Il candidato alternativo a Roberto Mancini è Antonio Conte. E' il nome forte di Abete (che però è nettamente indietro nella corsa presidenziale), ma anche il nome citato da Silvio Baldini negli ultimi dieci giorni come suo successore. "Perché è un allenatore che ha un metodo", ha detto. Impossibile dargli torto: dalla Juve in poi Conte in Serie A è sempre arrivato primo o secondo. Ha vinto con la Juventus, col Chelsea, con l'Inter e poi col Napoli. Però se la storia parla per lui è anche allenatore che quando accetta un incarico resta al massimo due anni. Solo nella Torino bianconera, agli albori della sua nuova carriera, resistette anche per la terza stagione. In Nazionale dopo dopo il biennio 2014-2016 decise di andare in Premier League perché aveva bisogno di allenare tutti i giorni. Ora, dieci anni più tardi, è pronto a tornare. A guidare un'Italia che però ha bisogno di una prospettiva almeno quadriennale.

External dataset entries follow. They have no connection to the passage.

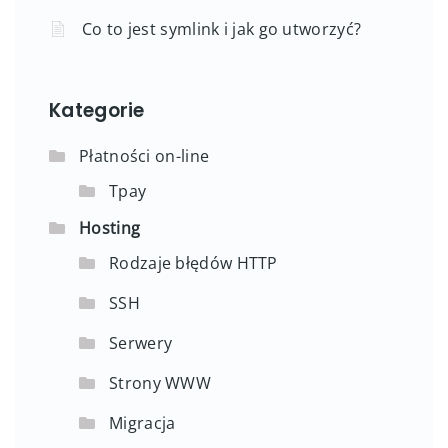
Co to jest symlink i jak go utworzyć?
Kategorie
Płatności on-line
Tpay
Hosting
Rodzaje błędów HTTP
SSH
Serwery
Strony WWW
Migracja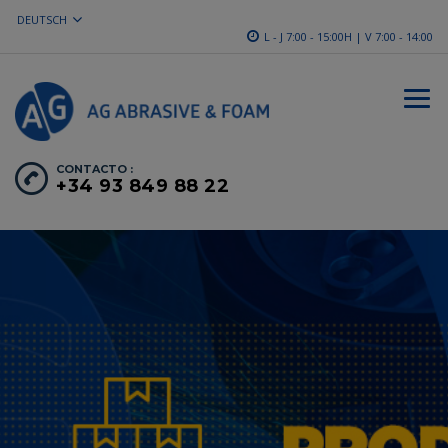
DEUTSCH
L - J 7:00 - 15:00H | V 7:00 - 14:00
CONTACTO :
+34 93 849 88 22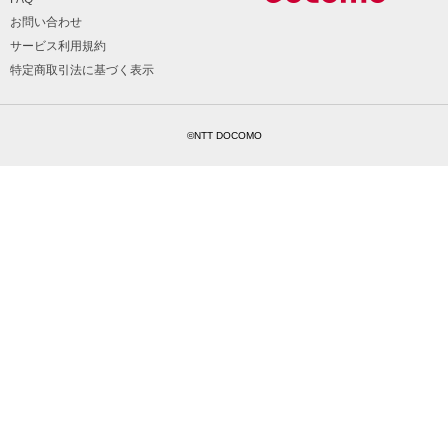
お問い合わせ
サービス利用規約
特定商取引法に基づく表示
©NTT DOCOMO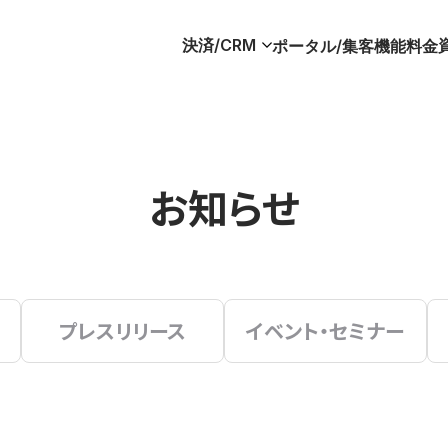
決済/CRM
ポータル/集客
機能
料金
お知らせ
プレスリリース
イベント・セミナー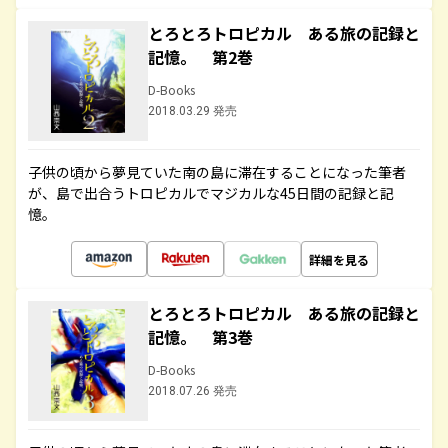
とろとろトロピカル ある旅の記録と
記憶。 第2巻
D-Books
2018.03.29 発売
子供の頃から夢見ていた南の島に滞在することになった筆者
が、島で出合うトロピカルでマジカルな45日間の記録と記
憶。
詳細を見る
とろとろトロピカル ある旅の記録と
記憶。 第3巻
D-Books
2018.07.26 発売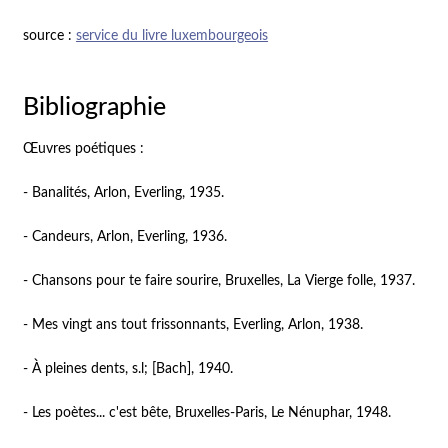
source :
service du livre luxembourgeois
Bibliographie
Œuvres poétiques :
- Banalités, Arlon, Everling, 1935.
- Candeurs, Arlon, Everling, 1936.
- Chansons pour te faire sourire, Bruxelles, La Vierge folle, 1937.
- Mes vingt ans tout frissonnants, Everling, Arlon, 1938.
- À pleines dents, s.l; [Bach], 1940.
- Les poètes... c'est bête, Bruxelles-Paris, Le Nénuphar, 1948.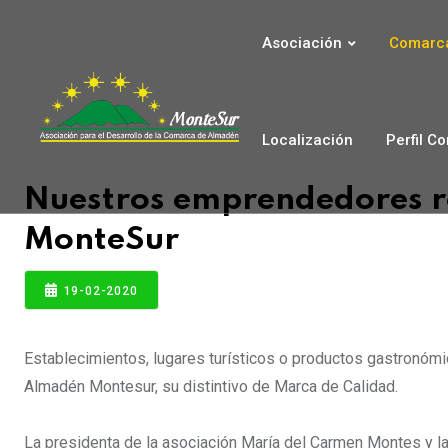
Asociación
Comarca
Localización
Perfil C
Nuestros emprendedores r
MonteSur
19-02-2020
Establecimientos, lugares turísticos o productos gastronómi
Almadén Montesur, su distintivo de Marca de Calidad.
La presidenta de la asociación María del Carmen Montes y l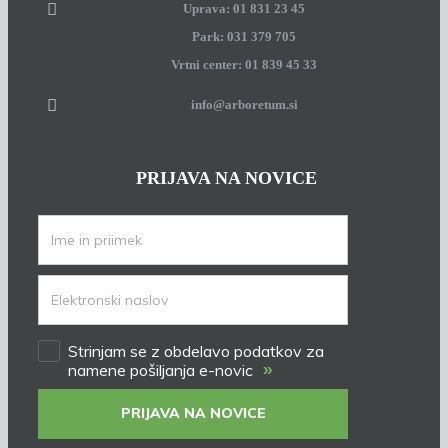
Uprava: 01 831 23 45
Park: 031 379 705
Vrtni center: 01 839 45 33
info@arboretum.si
PRIJAVA NA NOVICE
Strinjam se z obdelavo podatkov za
»
namene pošiljanja e-novic
PRIJAVA NA NOVICE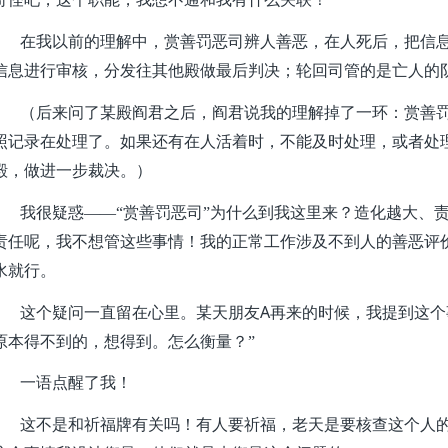
在我以前的理解中，赏善罚恶司辨人善恶，在人死后，把信
信息进行审核，分发往其他殿做最后判决；轮回司管的是亡人的
（后来问了某殿阎君之后，阎君说我的理解掉了一环：赏善
照记录在处理了。如果还有在人活着时，不能及时处理，或者处
殿，做进一步裁决。）
我很疑惑——“赏善罚恶司”为什么到我这里来？造化越大、
责任呢，我不想管这些事情！我的正常工作涉及不到人的善恶评
水就行。
A
这个疑问一直留在心里。某天朋友
再来的时候，我提到这个
原本得不到的，想得到。怎么衡量？”
一语点醒了我！
这不是和祈福牌有关吗！有人要祈福，老天是要核查这个人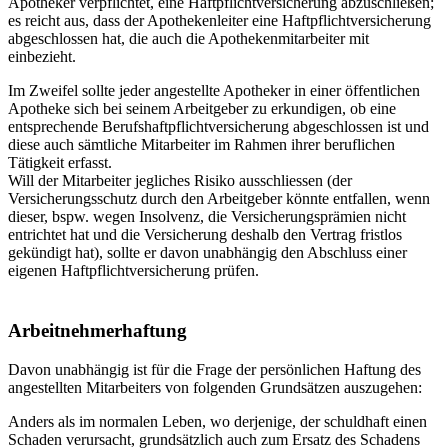
Apotheker verpflichtet, eine Haftpflichtversicherung abzuschließen;
es reicht aus, dass der Apothekenleiter eine Haftpflichtversicherung
abgeschlossen hat, die auch die Apothekenmitarbeiter mit
einbezieht.
Im Zweifel sollte jeder angestellte Apotheker in einer öffentlichen
Apotheke sich bei seinem Arbeitgeber zu erkundigen, ob eine
entsprechende Berufshaftpflichtversicherung abgeschlossen ist und
diese auch sämtliche Mitarbeiter im Rahmen ihrer beruflichen
Tätigkeit erfasst.
Will der Mitarbeiter jegliches Risiko ausschliessen (der
Versicherungsschutz durch den Arbeitgeber könnte entfallen, wenn
dieser, bspw. wegen Insolvenz, die Versicherungsprämien nicht
entrichtet hat und die Versicherung deshalb den Vertrag fristlos
gekündigt hat), sollte er davon unabhängig den Abschluss einer
eigenen Haftpflichtversicherung prüfen.
Arbeitnehmerhaftung
Davon unabhängig ist für die Frage der persönlichen Haftung des
angestellten Mitarbeiters von folgenden Grundsätzen auszugehen:
Anders als im normalen Leben, wo derjenige, der schuldhaft einen
Schaden verursacht, grundsätzlich auch zum Ersatz des Schadens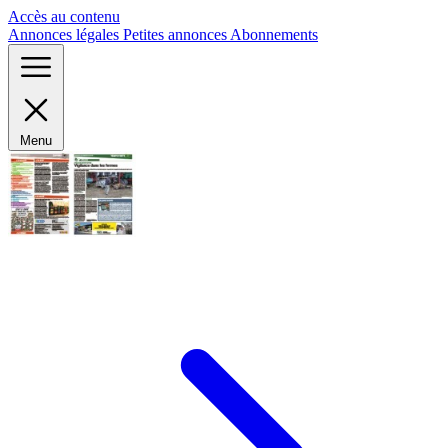
Panneau de gestion des cookies
Accès au contenu
Annonces légales
Petites annonces
Abonnements
Menu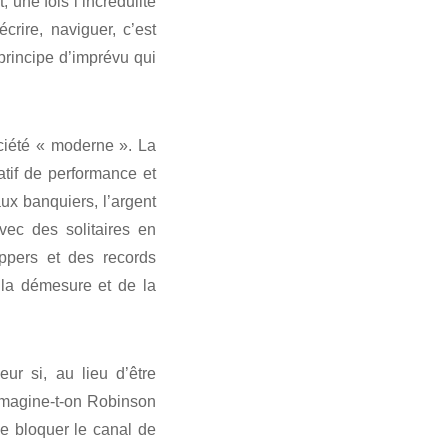
 une fois l’incrédulité
crire, naviguer, c’est
 principe d’imprévu qui
ociété « moderne ». La
ratif de performance et
ux banquiers, l’argent
vec des solitaires en
ppers et des records
e la démesure et de la
ur si, au lieu d’être
 Imagine-t-on Robinson
de bloquer le canal de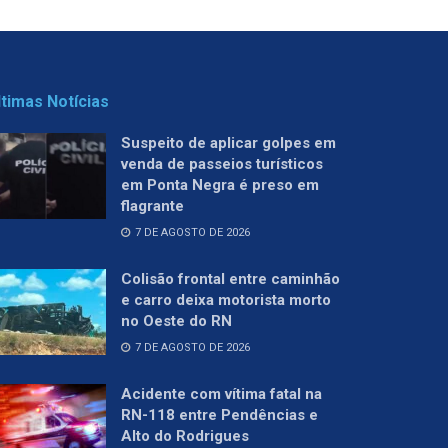
ltimas Notícias
Suspeito de aplicar golpes em
venda de passeios turísticos
em Ponta Negra é preso em
flagrante
7 DE AGOSTO DE 2026
Colisão frontal entre caminhão
e carro deixa motorista morto
no Oeste do RN
7 DE AGOSTO DE 2026
Acidente com vítima fatal na
RN-118 entre Pendências e
Alto do Rodrigues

In tutto questo negli ultimi dieci giorni è cresciuto il partito di chi vorrebbe la conferma di Silvio Baldini. La sua comunicazione, le sue scelte, la sua voglia di puntare davvero sui giovani ha acceso per quanto possibile l'entusiasmo su una squadra che giocava due test inutili mentre le altre preparano il Mondiale. Baldini ha affrontato questi dieci giorni a modo suo, coi suoi ragazzi. Con la sua semplicità ha colto nel segno e ha ricevuto immediato apprezzamento da parte di addetti ai lavori e soprattutto da parte dei tifosi. Da un pubblico che ha bisogno di nuovi motivi e stimoli per riavvicinarsi alla Nazionale peggiore di sempre.
"Vengo dal nulla, cosa potrebbe accadermi? Al massimo tornerò al nulla", ha detto Baldini in dieci giorni di ritiro che hanno fatto emergere la figura di un CT che è lì perché davvero dedito alla causa. Che non è fuggito per i soldi arabi, che dovesse esser chiamato non sarebbe lì a trattare giorni e giorni per strappare il mega-contratto. La Nazionale, oggi, ha bisogno soprattutto di aria nuova e di chi ha dimostrato coi fatti che la priorità è l'Italia. Che tanti discorsi sui giovani devono lasciar spazio alla loro presenza in campo. La conferma di Silvio Baldini sarebbe la mossa di maggior consenso e anche quella più giusta. Senza dubbio quella più di rottura. Dopo anni come quelli che abbiamo vissuto l'ultima cosa che serve è l'ennesima minestra riscaldata. A prescindere da nome, curriculum, appoggi e carriera: Malagò avrà il coraggio di iniziare il suo mandato con una scelta scomoda?